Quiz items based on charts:

# # # # # # #

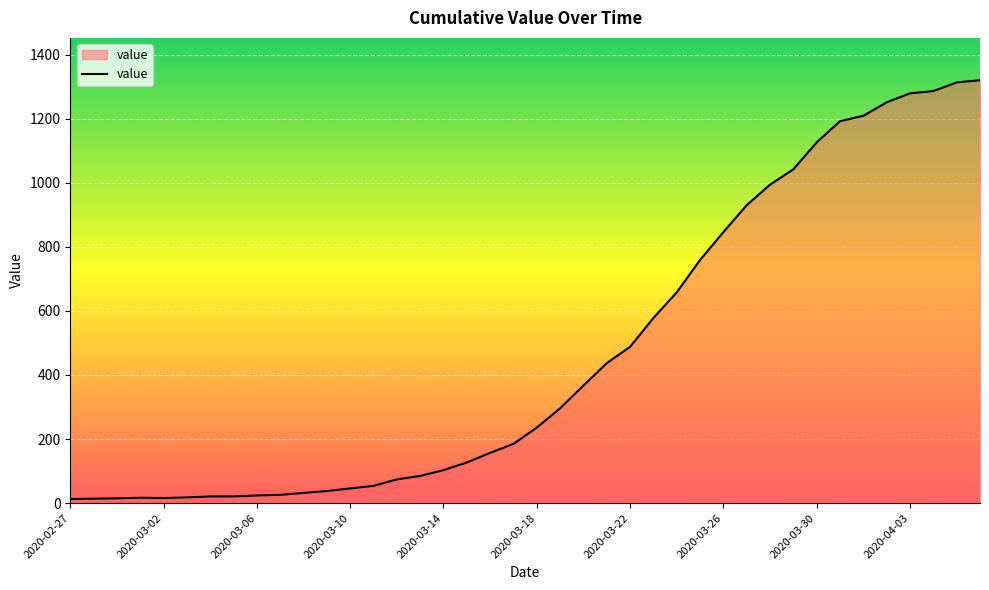

What is the greatest value displayed?

1320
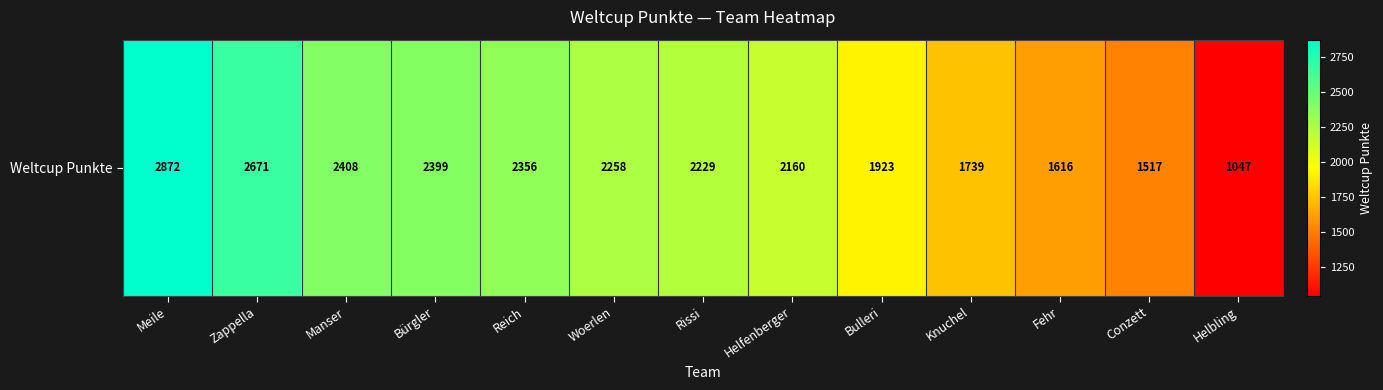

How many distinct data groups are displayed?

1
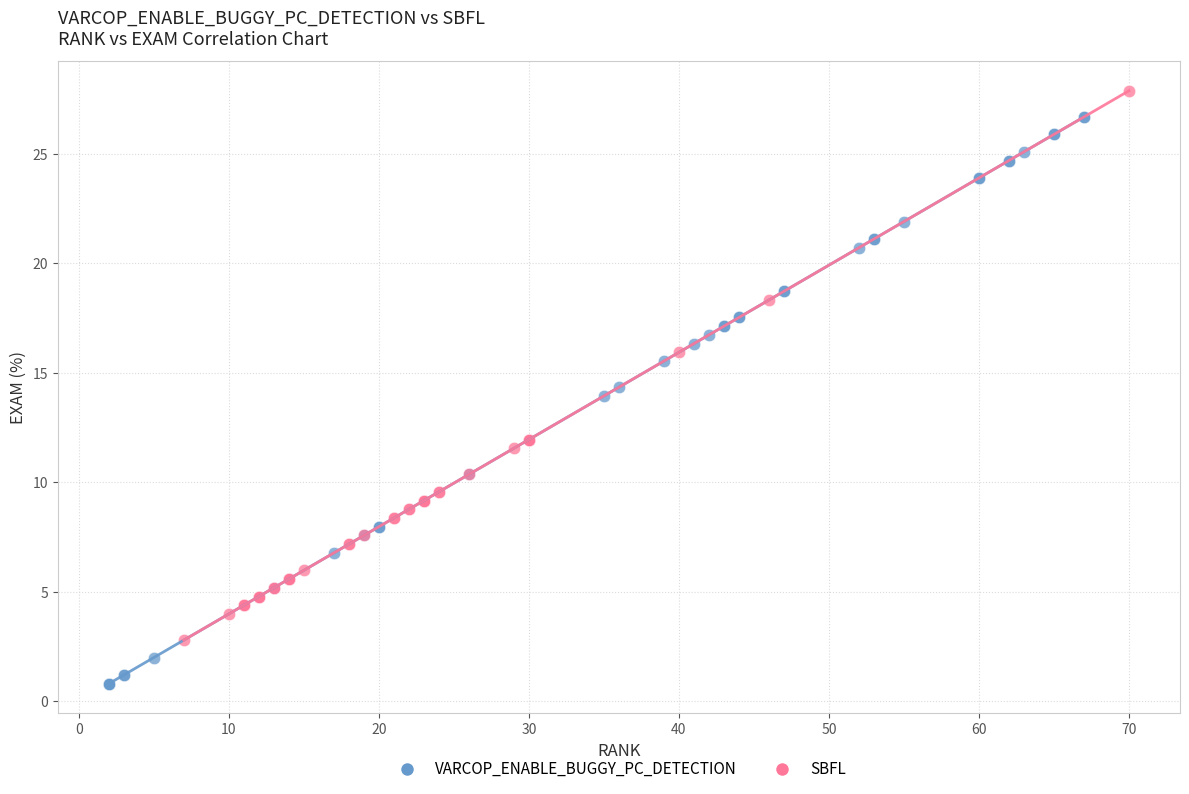

Which series reaches the maximum Y coordinate?

SBFL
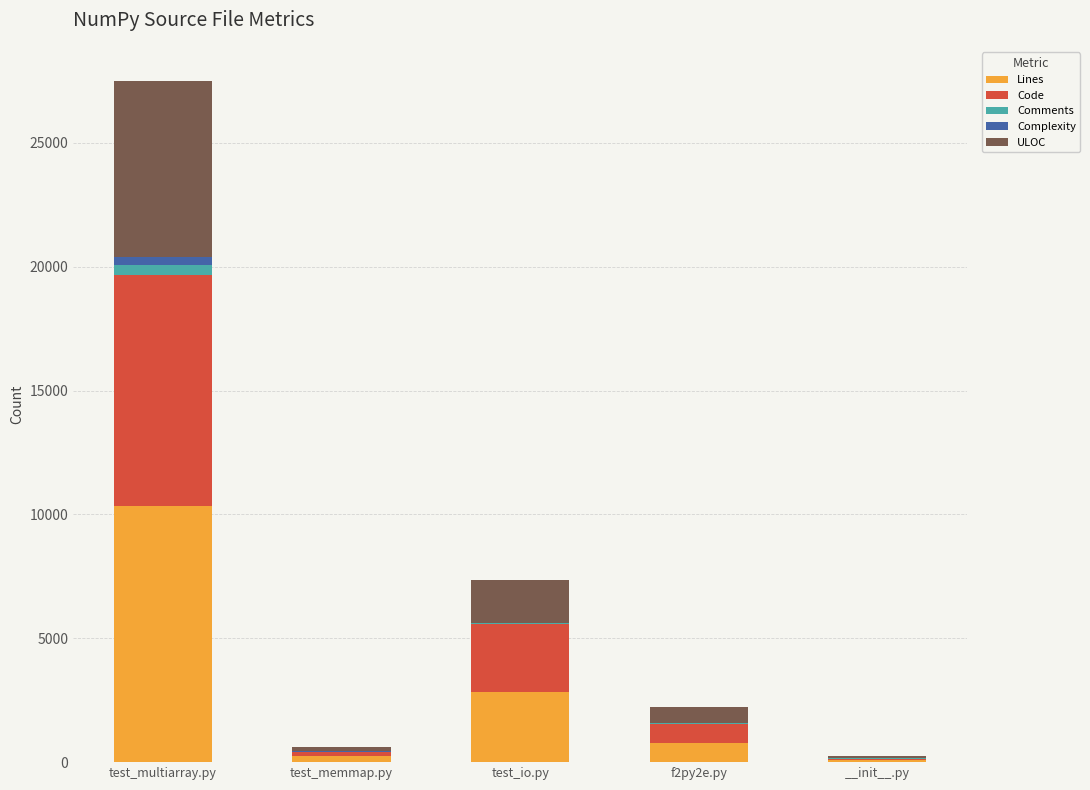

What is the total value across all series at test_io.py?

7336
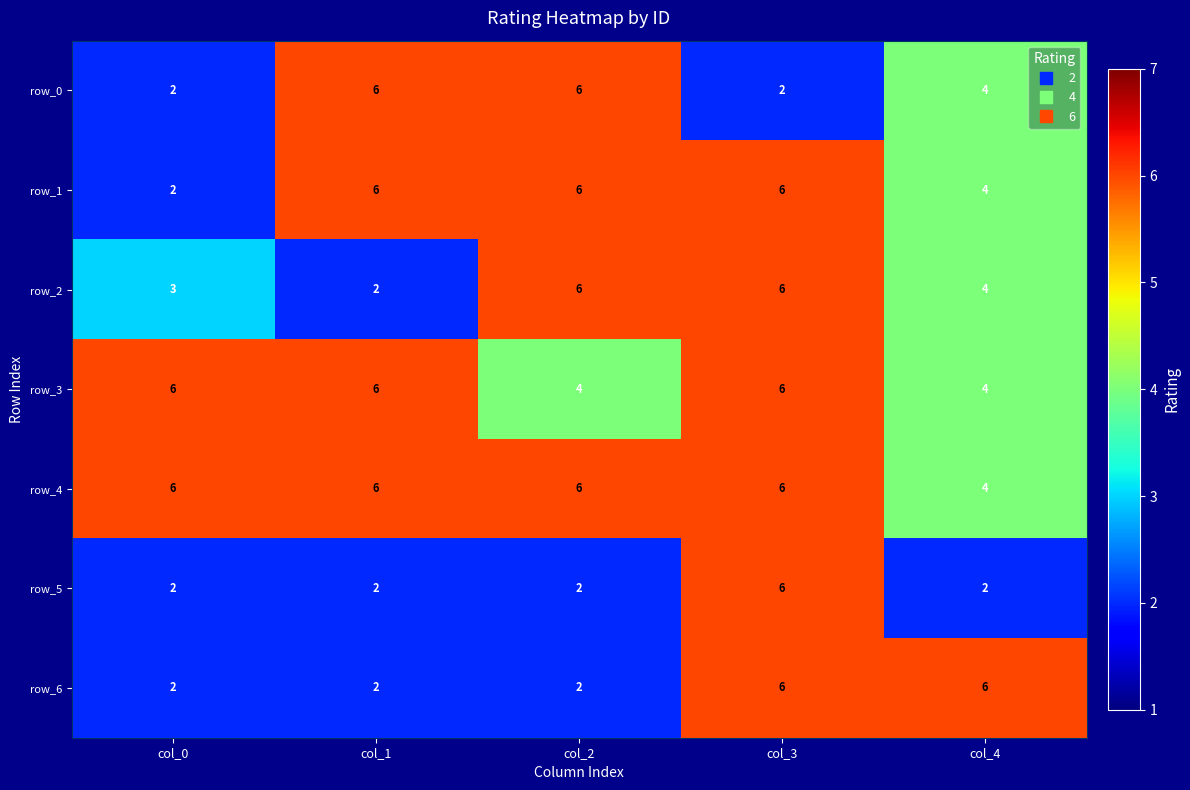

How many values in the row_0 series are below 4?

2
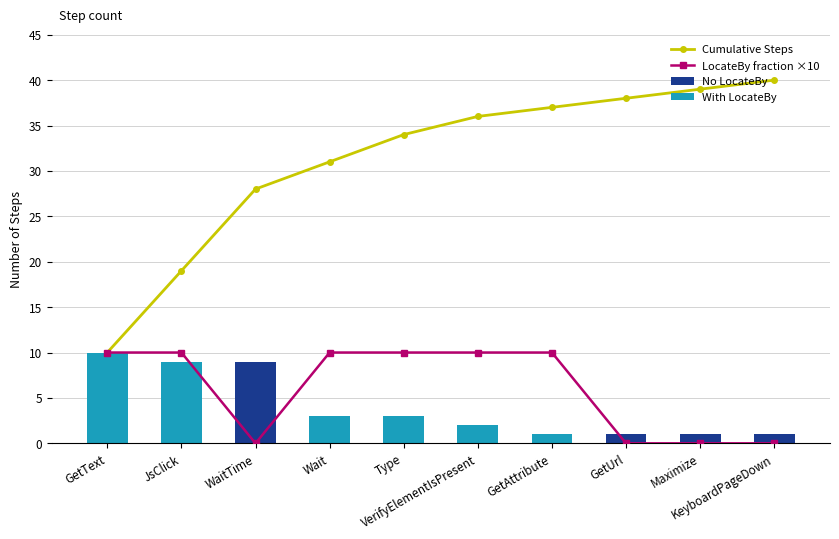

What is the difference between the maximum and minimum values in the Cumulative Steps series?

30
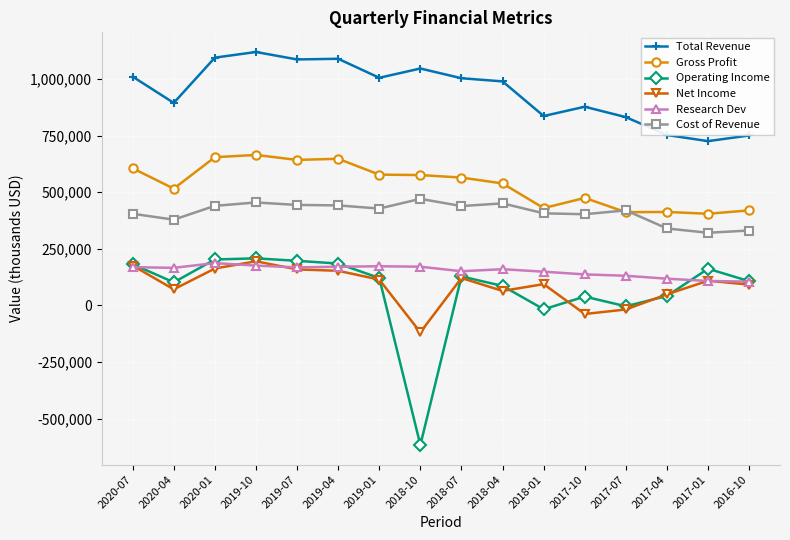

The Gross Profit series shows 412000 at 2017-07. True or false?

True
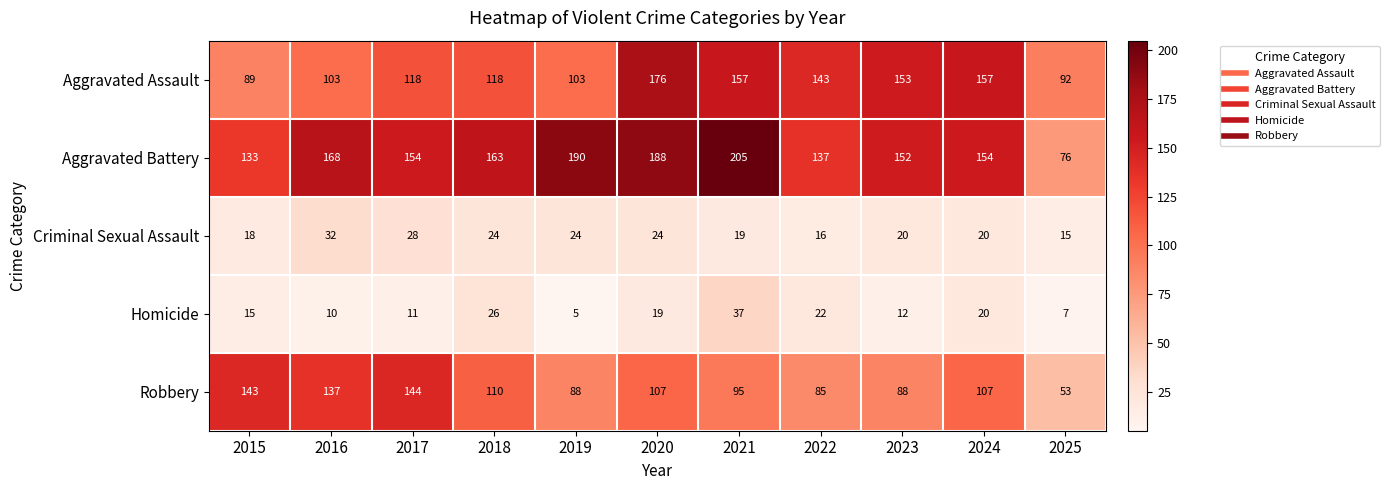

Which series changed the most between 2016 and 2024?

Aggravated Assault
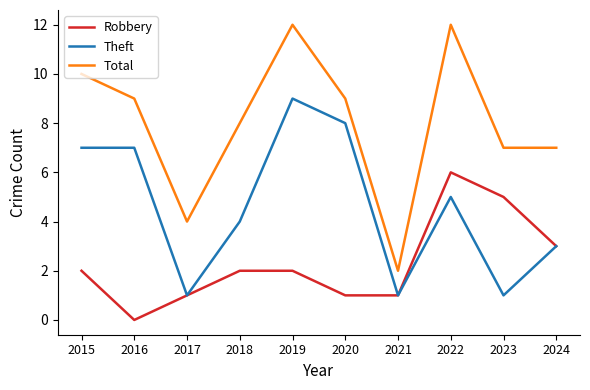

Reading left to right, what are all the values shown in this chart?

Robbery: 2015=2	2016=0	2017=1	2018=2	2019=2	2020=1	2021=1	2022=6	2023=5	2024=3
Theft: 2015=7	2016=7	2017=1	2018=4	2019=9	2020=8	2021=1	2022=5	2023=1	2024=3
Total: 2015=10	2016=9	2017=4	2018=8	2019=12	2020=9	2021=2	2022=12	2023=7	2024=7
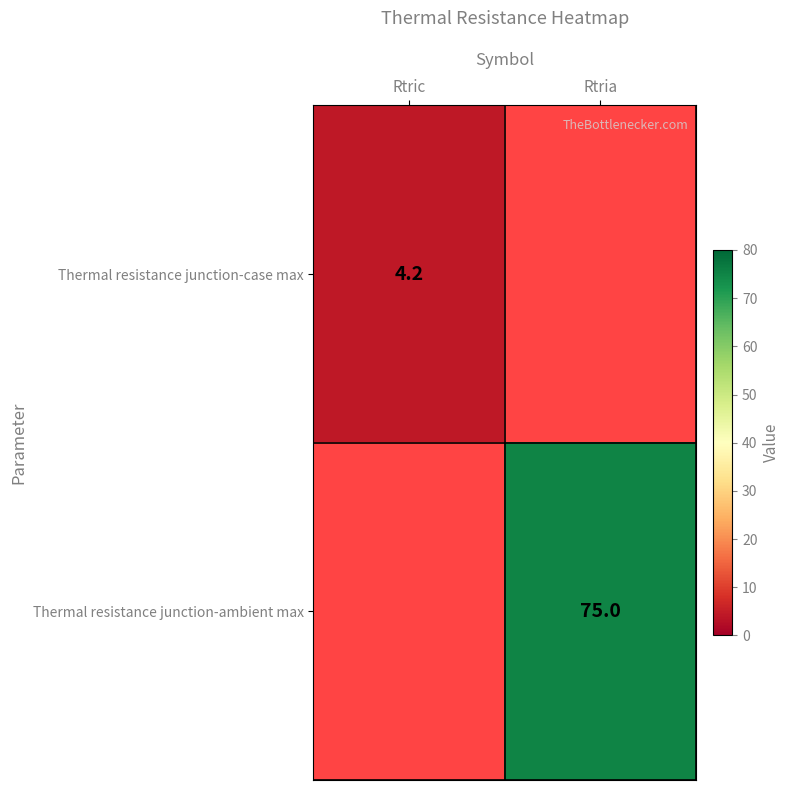

Is it true that Thermal resistance junction-case max equals 7.3 at Rtric?

False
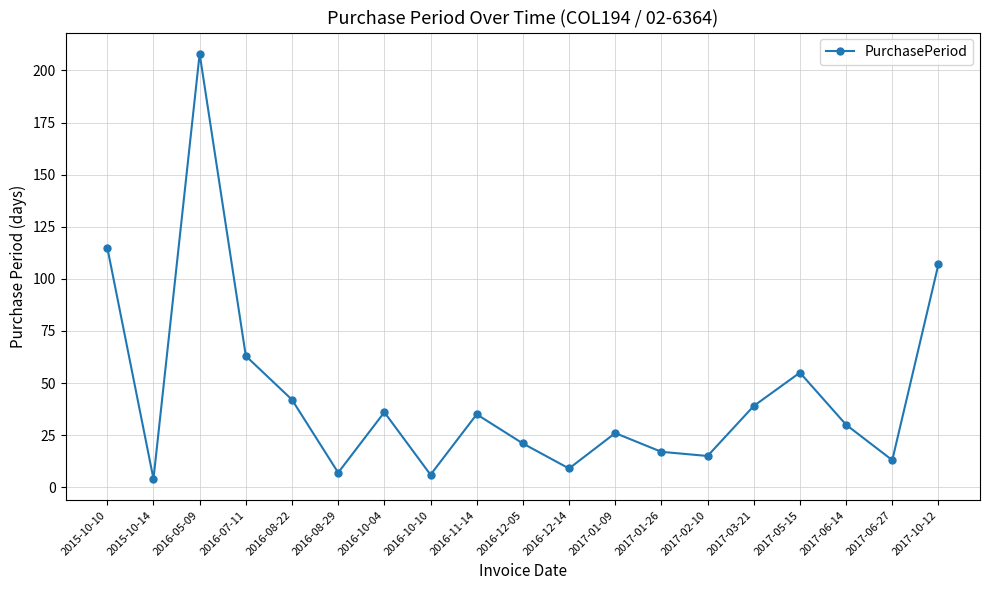

The chart shows a value of 4 at 2015-10-14. True or false?

True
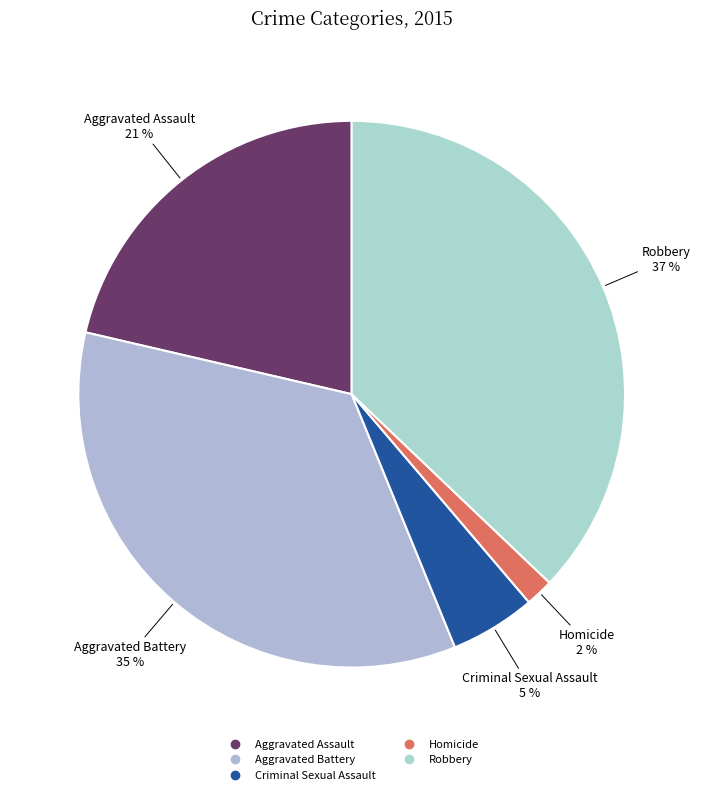

Which category has the smallest portion of the pie?

Homicide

# # # # # # #

• WRITTEN TASK
Could you set down all of the material above word for word, leaving the pictures out?

• TASK ANSWER
What is the greatest value displayed?

1320

How many distinct data groups are displayed?

1

Which series reaches the maximum Y coordinate?

SBFL

What is the total value across all series at test_io.py?

7336

How many values in the row_0 series are below 4?

2

What is the difference between the maximum and minimum values in the Cumulative Steps series?

30

The Gross Profit series shows 412000 at 2017-07. True or false?

True

Which series changed the most between 2016 and 2024?

Aggravated Assault

Reading left to right, what are all the values shown in this chart?

Robbery: 2015=2	2016=0	2017=1	2018=2	2019=2	2020=1	2021=1	2022=6	2023=5	2024=3
Theft: 2015=7	2016=7	2017=1	2018=4	2019=9	2020=8	2021=1	2022=5	2023=1	2024=3
Total: 2015=10	2016=9	2017=4	2018=8	2019=12	2020=9	2021=2	2022=12	2023=7	2024=7

Is it true that Thermal resistance junction-case max equals 7.3 at Rtric?

False

The chart shows a value of 4 at 2015-10-14. True or false?

True

Which category has the smallest portion of the pie?

Homicide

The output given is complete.